■ TAREA: Cambia "embajadores" por "diplomáticos" en el pasaje del texto sobre Polonia que empieza en las palabras "Pero es que" y termina tras "y sólo eso.", y escribe de nuevo ese pasaje.

■ TEXTO PROPORCIONADO:
Pero es que ese redactado dejaba la puerta a creer, como rápidamente
interpretaron los soviéticos, que los embajadores británico y
estadounidense en Varsovia harían informitos, y sólo eso.
Otra
imbecilidad sin importancia sobre la que el documento nada decía:
las fronteras de Polonia. Sí, se decía quién iba a gobernar el
país, pero no se decía qué país. Churchill, para quien el
tema era bien evidente, trató de sacar el tema para que fuese
discutido. Pero el pene de Roosevelt no le dejó. Bueno, en realidad
fue Hopkins, quien le pasó una nota a Roosevelt en la que le
recomendaba que hiciese alguna declaración genérica sobre la
frontera oriental, y le pasara la pelota a los ministros de
Exteriores (aunque a esas alturas de la película, o a Hopkins le
había dado un ictus o ya debía saber que el acuerdo en el nivel
inferior era más que improbable). Pero, claro, eso fue lo que se
terminó por hacer, asumiendo, en contra del criterio de Londres, el
total silencio sobre el tema en el texto acordado.

■ DATOS EXTRAÍDOS:

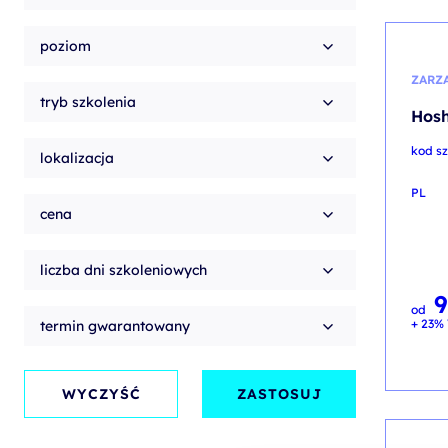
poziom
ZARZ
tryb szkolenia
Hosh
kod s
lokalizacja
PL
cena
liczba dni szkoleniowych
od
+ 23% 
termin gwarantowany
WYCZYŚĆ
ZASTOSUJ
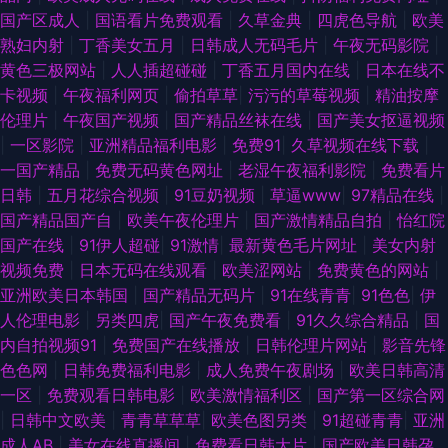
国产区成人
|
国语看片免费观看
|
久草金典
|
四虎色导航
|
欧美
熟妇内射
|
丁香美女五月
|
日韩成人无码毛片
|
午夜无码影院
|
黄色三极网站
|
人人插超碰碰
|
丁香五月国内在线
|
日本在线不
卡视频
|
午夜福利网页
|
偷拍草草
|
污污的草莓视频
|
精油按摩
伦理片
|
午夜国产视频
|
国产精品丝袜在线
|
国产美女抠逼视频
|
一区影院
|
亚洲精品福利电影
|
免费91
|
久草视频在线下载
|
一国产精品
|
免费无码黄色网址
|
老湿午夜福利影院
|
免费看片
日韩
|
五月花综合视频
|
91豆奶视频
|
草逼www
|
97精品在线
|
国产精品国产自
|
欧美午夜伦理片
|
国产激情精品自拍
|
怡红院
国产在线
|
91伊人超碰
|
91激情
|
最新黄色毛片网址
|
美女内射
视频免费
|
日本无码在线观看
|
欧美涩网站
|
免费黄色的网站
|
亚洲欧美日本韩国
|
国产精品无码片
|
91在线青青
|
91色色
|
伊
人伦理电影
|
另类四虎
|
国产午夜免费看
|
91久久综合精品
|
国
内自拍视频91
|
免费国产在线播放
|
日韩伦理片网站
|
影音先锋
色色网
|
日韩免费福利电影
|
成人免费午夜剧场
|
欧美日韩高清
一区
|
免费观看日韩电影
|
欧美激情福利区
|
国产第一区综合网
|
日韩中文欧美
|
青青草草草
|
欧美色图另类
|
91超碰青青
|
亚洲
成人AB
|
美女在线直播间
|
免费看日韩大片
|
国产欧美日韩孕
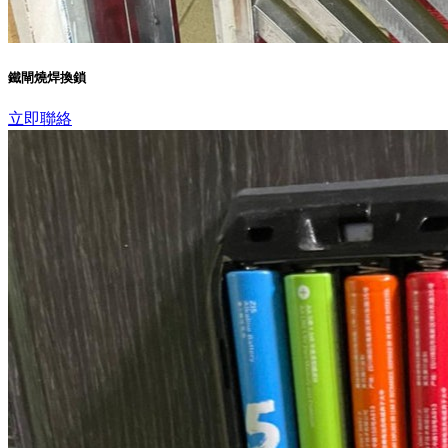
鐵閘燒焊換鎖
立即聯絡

...

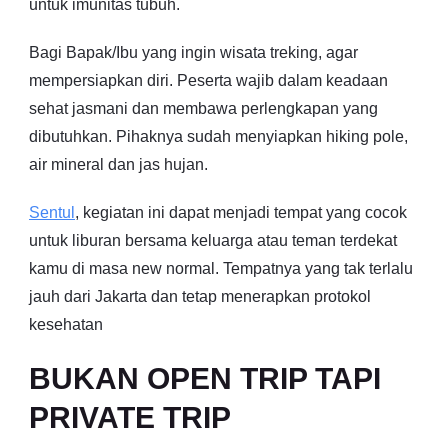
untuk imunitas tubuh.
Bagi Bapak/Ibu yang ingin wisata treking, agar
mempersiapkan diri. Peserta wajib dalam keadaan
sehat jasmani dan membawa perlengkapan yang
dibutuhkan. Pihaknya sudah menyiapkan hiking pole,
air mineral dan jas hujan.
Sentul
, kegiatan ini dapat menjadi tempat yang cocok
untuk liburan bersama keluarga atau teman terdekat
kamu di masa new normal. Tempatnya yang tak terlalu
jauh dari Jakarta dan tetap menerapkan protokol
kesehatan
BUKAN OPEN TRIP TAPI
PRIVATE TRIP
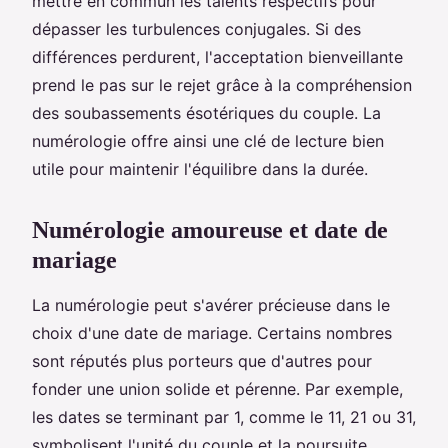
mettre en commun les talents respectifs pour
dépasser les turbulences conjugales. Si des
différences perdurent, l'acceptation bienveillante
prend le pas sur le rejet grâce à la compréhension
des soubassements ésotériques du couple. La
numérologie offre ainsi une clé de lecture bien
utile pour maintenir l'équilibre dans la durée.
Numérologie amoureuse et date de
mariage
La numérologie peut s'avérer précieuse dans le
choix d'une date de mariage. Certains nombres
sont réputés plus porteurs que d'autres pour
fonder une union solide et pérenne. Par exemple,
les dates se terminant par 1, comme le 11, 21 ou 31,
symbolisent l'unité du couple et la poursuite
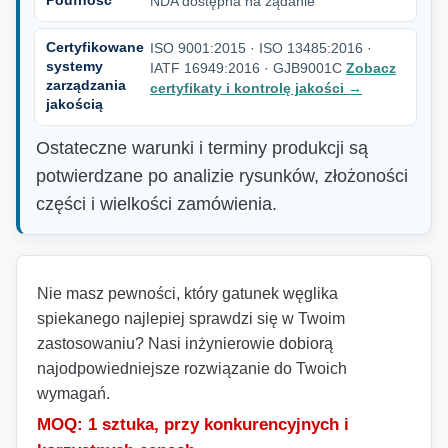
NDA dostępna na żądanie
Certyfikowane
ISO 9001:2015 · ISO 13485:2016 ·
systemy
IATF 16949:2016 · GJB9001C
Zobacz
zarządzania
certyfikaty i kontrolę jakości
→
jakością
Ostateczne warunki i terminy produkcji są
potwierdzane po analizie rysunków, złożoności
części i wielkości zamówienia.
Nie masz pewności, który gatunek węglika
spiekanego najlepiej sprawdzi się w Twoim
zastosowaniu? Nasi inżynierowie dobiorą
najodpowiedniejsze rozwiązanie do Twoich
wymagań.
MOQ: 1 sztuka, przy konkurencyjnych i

==

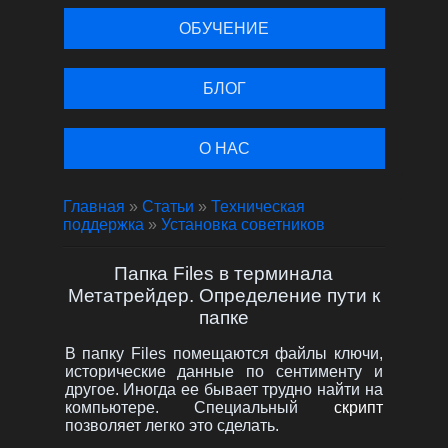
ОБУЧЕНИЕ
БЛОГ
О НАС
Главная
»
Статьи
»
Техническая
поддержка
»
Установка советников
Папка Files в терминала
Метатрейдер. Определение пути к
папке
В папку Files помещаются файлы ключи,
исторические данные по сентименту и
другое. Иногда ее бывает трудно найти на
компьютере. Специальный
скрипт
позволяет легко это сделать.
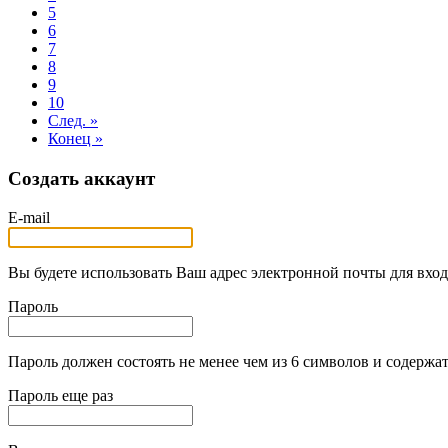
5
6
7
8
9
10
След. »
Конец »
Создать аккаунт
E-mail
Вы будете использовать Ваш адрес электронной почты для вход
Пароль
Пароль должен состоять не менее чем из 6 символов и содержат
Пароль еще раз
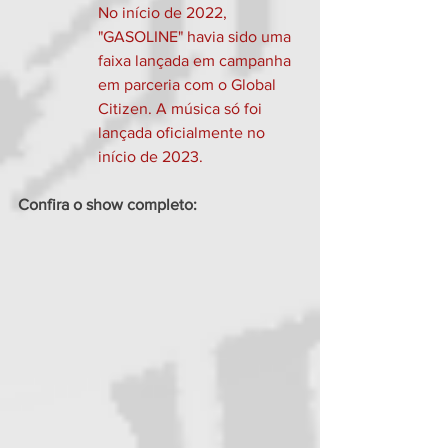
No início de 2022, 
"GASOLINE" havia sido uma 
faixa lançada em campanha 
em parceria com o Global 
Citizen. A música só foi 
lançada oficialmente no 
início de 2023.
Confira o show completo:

■ RESULTADO:
Pero es que ese redactado dejaba la puerta a creer, como rápidamente
interpretaron los soviéticos, que los diplomáticos británico y
estadounidense en Varsovia harían informitos, y sólo eso.